**Extract**
═══

Why use Compost Tea?

Compost tea is used for two reasons: To inoculate microbial life into the soil or onto the foliage of plants, and to add soluble nutrients to the foliage or to the soil to feed the organisms and the plants present. The use of compost tea is suggested any time the organisms in the soil or on the plants are not at optimum levels. Chemical-based pesticides, fumigants, herbicides and some synthetic fertilizers kill a range of the beneficial microorganisms that encourage plant growth, while compost teas improve the life in the soil and on plant surfaces. High quality compost tea of will inoculate the leaf surface and soil with beneficial microorganisms, instead of destroying them.

What Is Compost Tea?

Compost tea is a liquid produced by leaching soluble nutrients and extracting bacteria, fungi, protozoa and nematodes from compost. The brewing process is performed at constant temperature, although the growth of the organisms may elevate temperature as a result of their reproductive heat produced.

═══

**Data section**

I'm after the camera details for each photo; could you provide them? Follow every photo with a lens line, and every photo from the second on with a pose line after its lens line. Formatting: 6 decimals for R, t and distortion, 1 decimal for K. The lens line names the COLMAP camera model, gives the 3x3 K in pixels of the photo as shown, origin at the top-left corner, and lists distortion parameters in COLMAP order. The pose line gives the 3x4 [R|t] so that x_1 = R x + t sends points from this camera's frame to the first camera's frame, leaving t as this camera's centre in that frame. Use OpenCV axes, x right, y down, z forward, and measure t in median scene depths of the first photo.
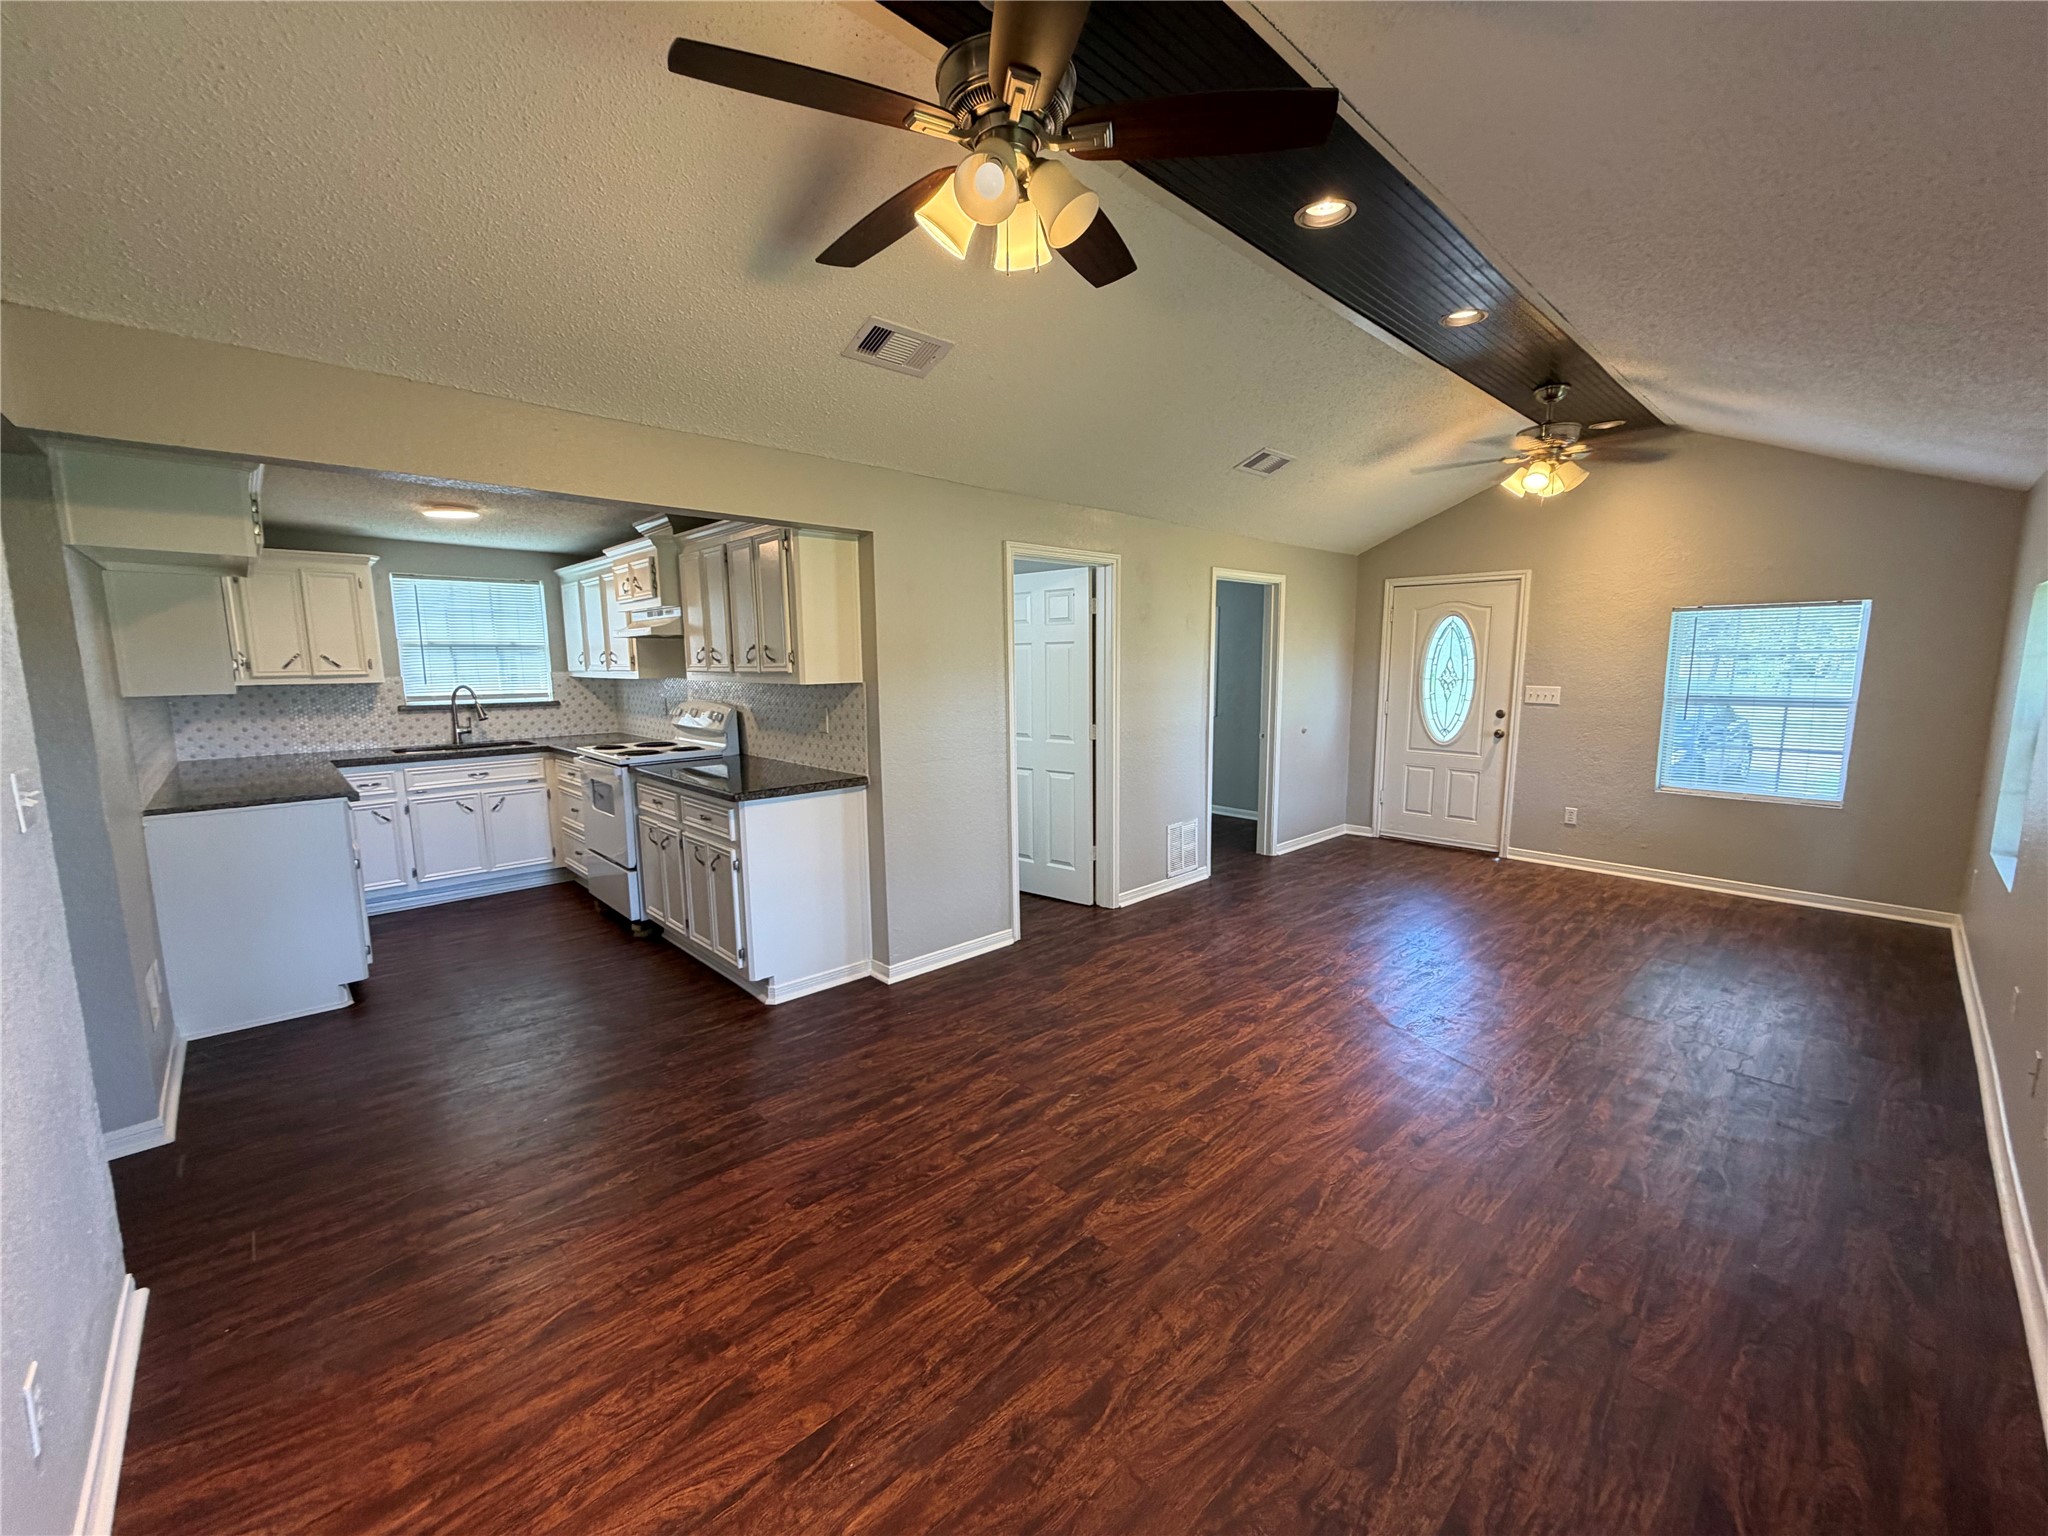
lens RADIAL K [[817.0, 0, 1019.9], [0, 817.0, 771.3], [0, 0, 1]] dist [0.000786, -0.000026]
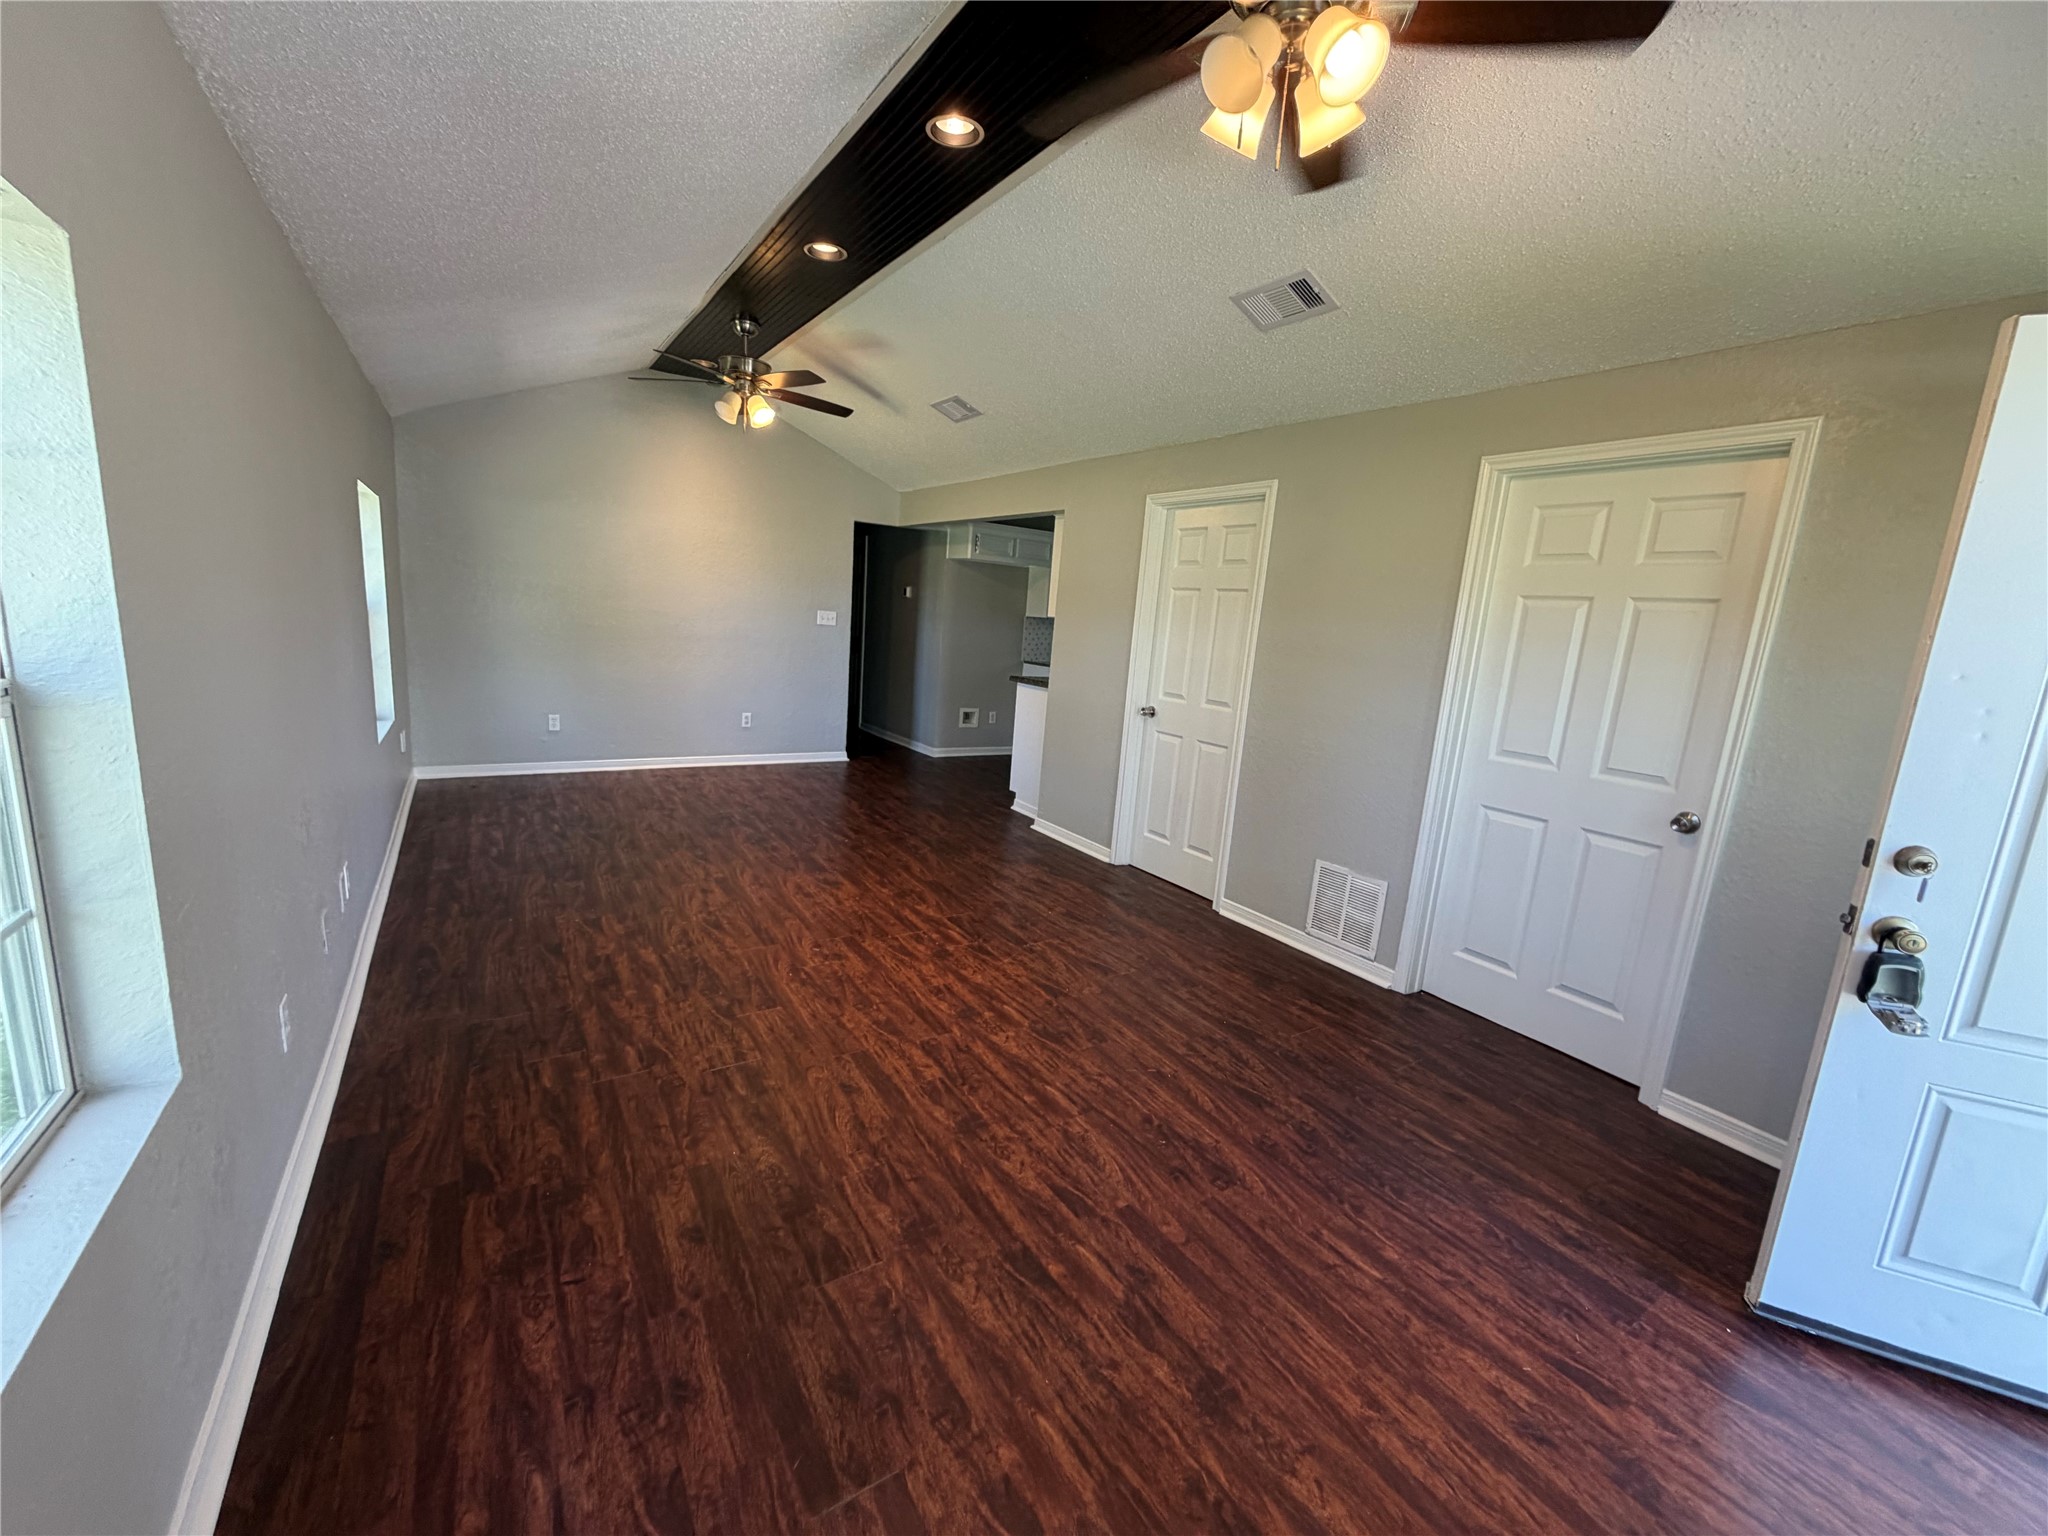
lens RADIAL K [[817.0, 0, 1019.9], [0, 817.0, 771.3], [0, 0, 1]] dist [0.000786, -0.000026]
pose [[-0.177276, 0.178980, -0.967750, 0.990989], [-0.207767, 0.954356, 0.214562, -0.112258], [0.961980, 0.239103, -0.131998, 0.934766]]
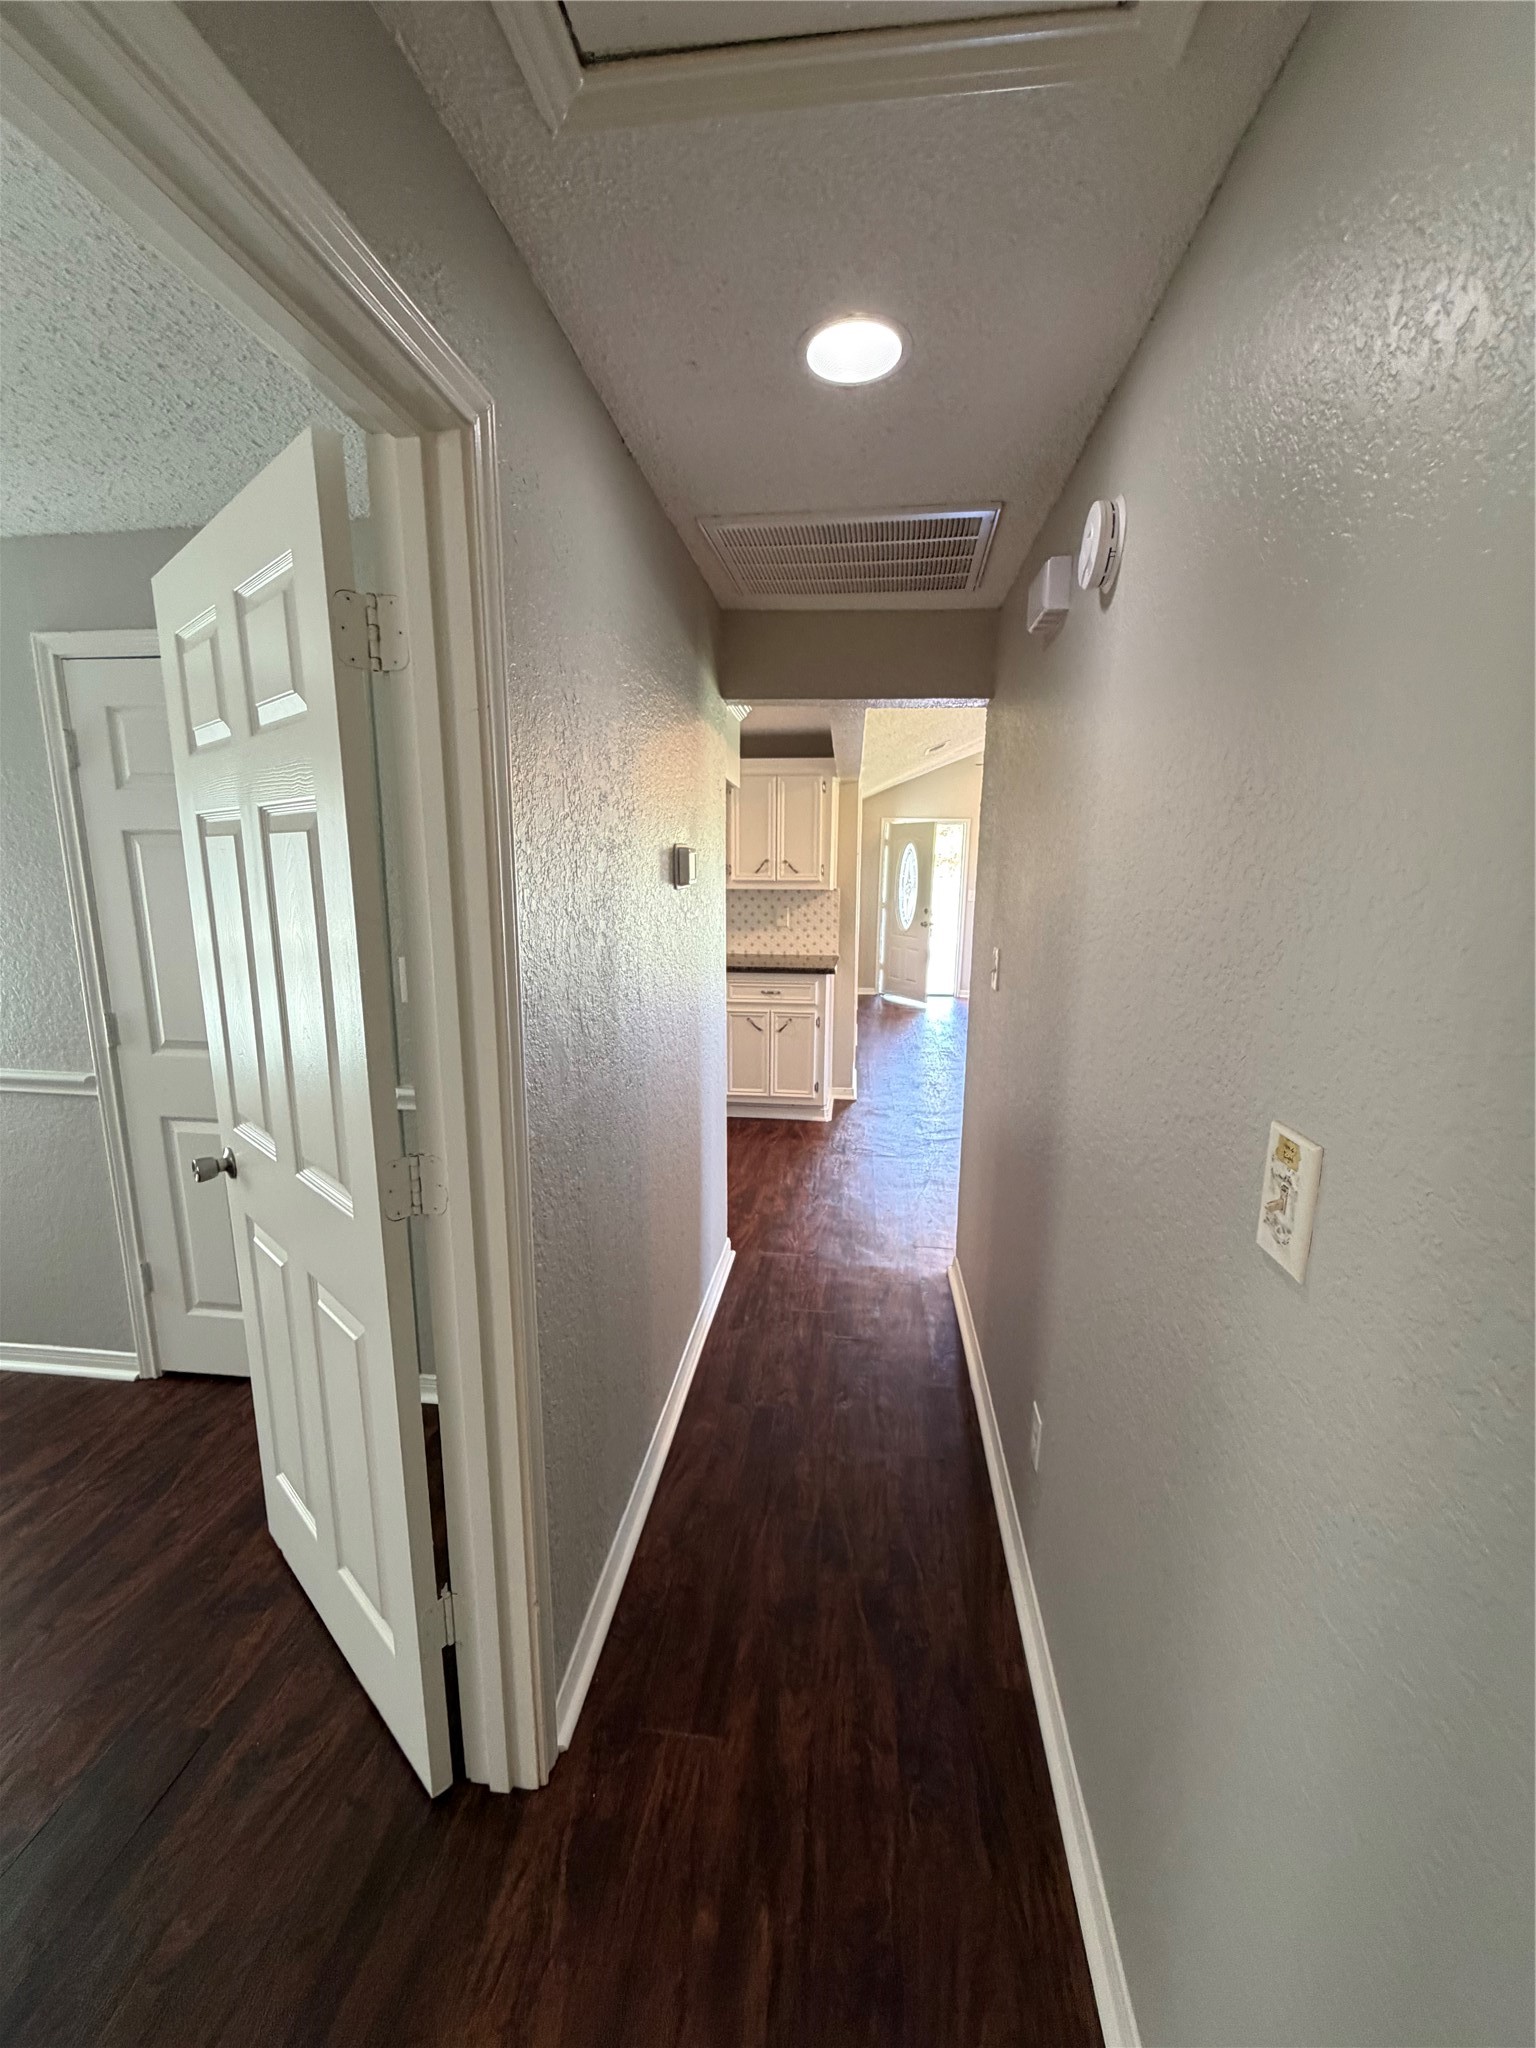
lens RADIAL K [[817.0, 0, 768.0], [0, 817.0, 1024.0], [0, 0, 1]] dist [0.000786, -0.000026]
pose [[0.762168, -0.105047, 0.638800, -0.963026], [0.071676, 0.994373, 0.078001, 0.003872], [-0.643400, -0.013663, 0.765409, 0.001955]]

═══

**Exercises to complete**
1. According to the compost tea passage, what organisms are extracted from compost to make compost tea?
2. Retype everything in the compost tea passage from "Compost tea is a" down to "reproductive heat produced.".
Answer from the compost tea passage alone and set the data aside.

**Response list**
1. Bacteria, fungi, protozoa and nematodes.

2.
Compost tea is a liquid produced by leaching soluble nutrients and extracting bacteria, fungi, protozoa and nematodes from compost. The brewing process is performed at constant temperature, although the growth of the organisms may elevate temperature as a result of their reproductive heat produced.